• GIVEN INSTRUCTION:
Gather every line in the records below that contains the string "detail".

• SOURCE DATA:
>>>>>

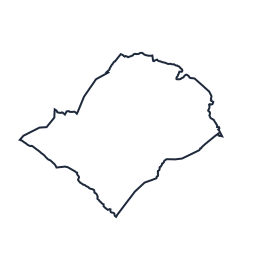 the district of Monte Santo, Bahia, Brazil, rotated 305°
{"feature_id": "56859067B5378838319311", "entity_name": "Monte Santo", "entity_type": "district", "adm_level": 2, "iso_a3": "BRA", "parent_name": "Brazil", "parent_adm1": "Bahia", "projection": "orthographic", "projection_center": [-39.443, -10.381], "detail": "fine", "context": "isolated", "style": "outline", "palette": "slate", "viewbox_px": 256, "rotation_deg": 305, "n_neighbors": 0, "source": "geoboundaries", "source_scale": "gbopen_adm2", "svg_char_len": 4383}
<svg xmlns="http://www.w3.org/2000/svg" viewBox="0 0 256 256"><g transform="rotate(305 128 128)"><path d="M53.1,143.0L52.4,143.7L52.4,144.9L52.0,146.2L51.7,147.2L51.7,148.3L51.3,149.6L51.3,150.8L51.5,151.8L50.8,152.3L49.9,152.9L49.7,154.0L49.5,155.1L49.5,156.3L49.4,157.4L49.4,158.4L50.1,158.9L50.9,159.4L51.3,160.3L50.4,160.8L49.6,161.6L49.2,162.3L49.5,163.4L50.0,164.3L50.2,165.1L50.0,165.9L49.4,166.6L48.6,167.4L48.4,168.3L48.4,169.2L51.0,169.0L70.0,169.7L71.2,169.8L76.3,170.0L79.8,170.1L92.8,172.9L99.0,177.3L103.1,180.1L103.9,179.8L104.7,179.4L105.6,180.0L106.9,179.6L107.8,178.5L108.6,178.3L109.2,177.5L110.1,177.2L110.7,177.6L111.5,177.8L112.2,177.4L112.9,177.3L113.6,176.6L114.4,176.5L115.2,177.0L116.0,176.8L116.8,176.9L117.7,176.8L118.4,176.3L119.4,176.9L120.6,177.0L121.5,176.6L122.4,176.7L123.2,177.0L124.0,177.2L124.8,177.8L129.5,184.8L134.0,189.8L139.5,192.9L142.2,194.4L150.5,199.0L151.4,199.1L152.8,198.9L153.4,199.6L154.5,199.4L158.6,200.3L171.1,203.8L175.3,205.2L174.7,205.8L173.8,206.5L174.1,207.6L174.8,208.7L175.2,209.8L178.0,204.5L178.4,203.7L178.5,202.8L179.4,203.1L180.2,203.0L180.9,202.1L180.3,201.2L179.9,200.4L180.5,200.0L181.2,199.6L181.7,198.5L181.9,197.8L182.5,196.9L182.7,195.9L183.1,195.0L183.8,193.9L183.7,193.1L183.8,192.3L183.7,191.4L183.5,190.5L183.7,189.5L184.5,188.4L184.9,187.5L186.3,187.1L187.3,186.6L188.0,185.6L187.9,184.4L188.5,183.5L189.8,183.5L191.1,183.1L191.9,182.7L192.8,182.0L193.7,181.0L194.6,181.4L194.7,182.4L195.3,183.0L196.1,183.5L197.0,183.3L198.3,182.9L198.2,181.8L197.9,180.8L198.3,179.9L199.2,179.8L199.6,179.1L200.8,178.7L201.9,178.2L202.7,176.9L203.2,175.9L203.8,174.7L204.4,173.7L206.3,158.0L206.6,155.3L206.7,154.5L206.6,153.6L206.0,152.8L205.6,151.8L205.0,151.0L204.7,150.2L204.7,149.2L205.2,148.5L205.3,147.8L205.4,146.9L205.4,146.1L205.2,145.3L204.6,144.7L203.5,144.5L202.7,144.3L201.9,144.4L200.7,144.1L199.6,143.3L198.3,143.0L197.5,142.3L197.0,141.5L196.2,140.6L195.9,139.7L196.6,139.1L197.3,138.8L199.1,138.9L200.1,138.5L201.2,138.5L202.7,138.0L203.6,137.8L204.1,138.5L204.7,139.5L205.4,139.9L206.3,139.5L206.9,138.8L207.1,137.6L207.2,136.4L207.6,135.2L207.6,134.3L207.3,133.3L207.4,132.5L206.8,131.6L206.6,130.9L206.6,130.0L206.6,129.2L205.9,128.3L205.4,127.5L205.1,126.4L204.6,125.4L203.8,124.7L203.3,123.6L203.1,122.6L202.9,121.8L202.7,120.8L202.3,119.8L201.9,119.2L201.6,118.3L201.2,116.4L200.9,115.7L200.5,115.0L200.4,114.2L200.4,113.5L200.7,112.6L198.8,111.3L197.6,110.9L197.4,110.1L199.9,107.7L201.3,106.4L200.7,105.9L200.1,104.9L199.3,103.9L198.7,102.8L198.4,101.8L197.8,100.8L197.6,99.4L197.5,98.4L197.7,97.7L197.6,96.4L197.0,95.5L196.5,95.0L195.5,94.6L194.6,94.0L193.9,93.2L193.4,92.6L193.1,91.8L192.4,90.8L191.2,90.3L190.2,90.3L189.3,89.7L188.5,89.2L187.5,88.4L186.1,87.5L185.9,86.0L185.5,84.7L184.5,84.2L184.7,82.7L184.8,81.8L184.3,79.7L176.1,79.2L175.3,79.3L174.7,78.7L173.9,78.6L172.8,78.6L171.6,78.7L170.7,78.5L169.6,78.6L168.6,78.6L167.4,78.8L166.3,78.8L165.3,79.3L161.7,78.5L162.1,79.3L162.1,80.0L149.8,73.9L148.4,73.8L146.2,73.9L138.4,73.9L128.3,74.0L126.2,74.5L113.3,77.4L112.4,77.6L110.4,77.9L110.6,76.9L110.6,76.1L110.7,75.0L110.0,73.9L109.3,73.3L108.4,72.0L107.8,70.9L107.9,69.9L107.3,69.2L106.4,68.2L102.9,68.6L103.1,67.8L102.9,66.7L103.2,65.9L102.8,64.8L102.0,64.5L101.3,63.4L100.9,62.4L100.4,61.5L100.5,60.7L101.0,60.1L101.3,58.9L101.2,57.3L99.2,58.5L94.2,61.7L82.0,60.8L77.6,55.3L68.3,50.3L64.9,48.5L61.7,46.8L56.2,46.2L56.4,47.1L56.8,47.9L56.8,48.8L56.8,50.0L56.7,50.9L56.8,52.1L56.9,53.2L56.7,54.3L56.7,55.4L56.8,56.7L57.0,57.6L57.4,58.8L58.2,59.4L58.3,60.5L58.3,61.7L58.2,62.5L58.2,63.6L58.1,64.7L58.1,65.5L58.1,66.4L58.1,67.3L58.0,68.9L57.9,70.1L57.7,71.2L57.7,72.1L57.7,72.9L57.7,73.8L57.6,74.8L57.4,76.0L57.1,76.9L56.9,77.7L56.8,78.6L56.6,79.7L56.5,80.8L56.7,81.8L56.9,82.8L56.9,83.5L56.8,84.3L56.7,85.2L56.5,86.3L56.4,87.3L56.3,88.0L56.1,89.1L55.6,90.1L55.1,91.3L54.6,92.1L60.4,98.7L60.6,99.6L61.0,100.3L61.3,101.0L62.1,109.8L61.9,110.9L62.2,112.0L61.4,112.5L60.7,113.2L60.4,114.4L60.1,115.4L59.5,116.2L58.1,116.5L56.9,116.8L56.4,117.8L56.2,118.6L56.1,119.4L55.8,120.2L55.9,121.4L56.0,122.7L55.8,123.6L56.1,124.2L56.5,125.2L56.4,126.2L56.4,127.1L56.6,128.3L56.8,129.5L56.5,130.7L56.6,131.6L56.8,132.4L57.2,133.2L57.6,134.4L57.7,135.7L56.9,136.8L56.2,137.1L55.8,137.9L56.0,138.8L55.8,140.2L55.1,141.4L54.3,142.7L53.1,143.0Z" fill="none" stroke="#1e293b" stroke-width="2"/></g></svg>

<<<<<
>>>>>

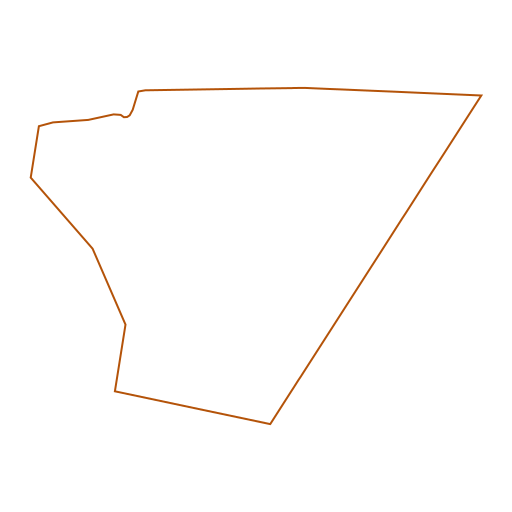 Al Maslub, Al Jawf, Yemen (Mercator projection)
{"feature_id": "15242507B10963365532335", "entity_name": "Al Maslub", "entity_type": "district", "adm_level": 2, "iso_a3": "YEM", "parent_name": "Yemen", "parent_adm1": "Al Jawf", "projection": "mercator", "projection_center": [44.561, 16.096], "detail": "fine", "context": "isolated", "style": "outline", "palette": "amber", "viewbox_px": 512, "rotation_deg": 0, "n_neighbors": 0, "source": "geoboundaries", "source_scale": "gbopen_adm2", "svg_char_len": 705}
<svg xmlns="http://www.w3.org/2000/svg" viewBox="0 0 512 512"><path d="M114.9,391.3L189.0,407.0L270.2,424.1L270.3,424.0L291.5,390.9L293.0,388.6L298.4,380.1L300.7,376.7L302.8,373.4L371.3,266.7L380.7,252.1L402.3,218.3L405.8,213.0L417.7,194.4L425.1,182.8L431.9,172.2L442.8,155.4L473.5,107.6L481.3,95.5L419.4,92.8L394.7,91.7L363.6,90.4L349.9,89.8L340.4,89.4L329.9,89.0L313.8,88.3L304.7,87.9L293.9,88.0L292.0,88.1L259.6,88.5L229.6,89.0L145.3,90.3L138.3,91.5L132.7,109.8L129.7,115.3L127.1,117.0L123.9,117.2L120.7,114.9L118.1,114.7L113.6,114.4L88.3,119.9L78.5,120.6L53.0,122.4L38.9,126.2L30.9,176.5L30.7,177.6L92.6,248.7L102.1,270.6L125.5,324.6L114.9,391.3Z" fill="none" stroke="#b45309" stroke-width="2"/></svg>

<<<<<

• OUTPUT OF THE EXERCISE:
{"feature_id": "56859067B5378838319311", "entity_name": "Monte Santo", "entity_type": "district", "adm_level": 2, "iso_a3": "BRA", "parent_name": "Brazil", "parent_adm1": "Bahia", "projection": "orthographic", "projection_center": [-39.443, -10.381], "detail": "fine", "context": "isolated", "style": "outline", "palette": "slate", "viewbox_px": 256, "rotation_deg": 305, "n_neighbors": 0, "source": "geoboundaries", "source_scale": "gbopen_adm2", "svg_char_len": 4383}
{"feature_id": "15242507B10963365532335", "entity_name": "Al Maslub", "entity_type": "district", "adm_level": 2, "iso_a3": "YEM", "parent_name": "Yemen", "parent_adm1": "Al Jawf", "projection": "mercator", "projection_center": [44.561, 16.096], "detail": "fine", "context": "isolated", "style": "outline", "palette": "amber", "viewbox_px": 512, "rotation_deg": 0, "n_neighbors": 0, "source": "geoboundaries", "source_scale": "gbopen_adm2", "svg_char_len": 705}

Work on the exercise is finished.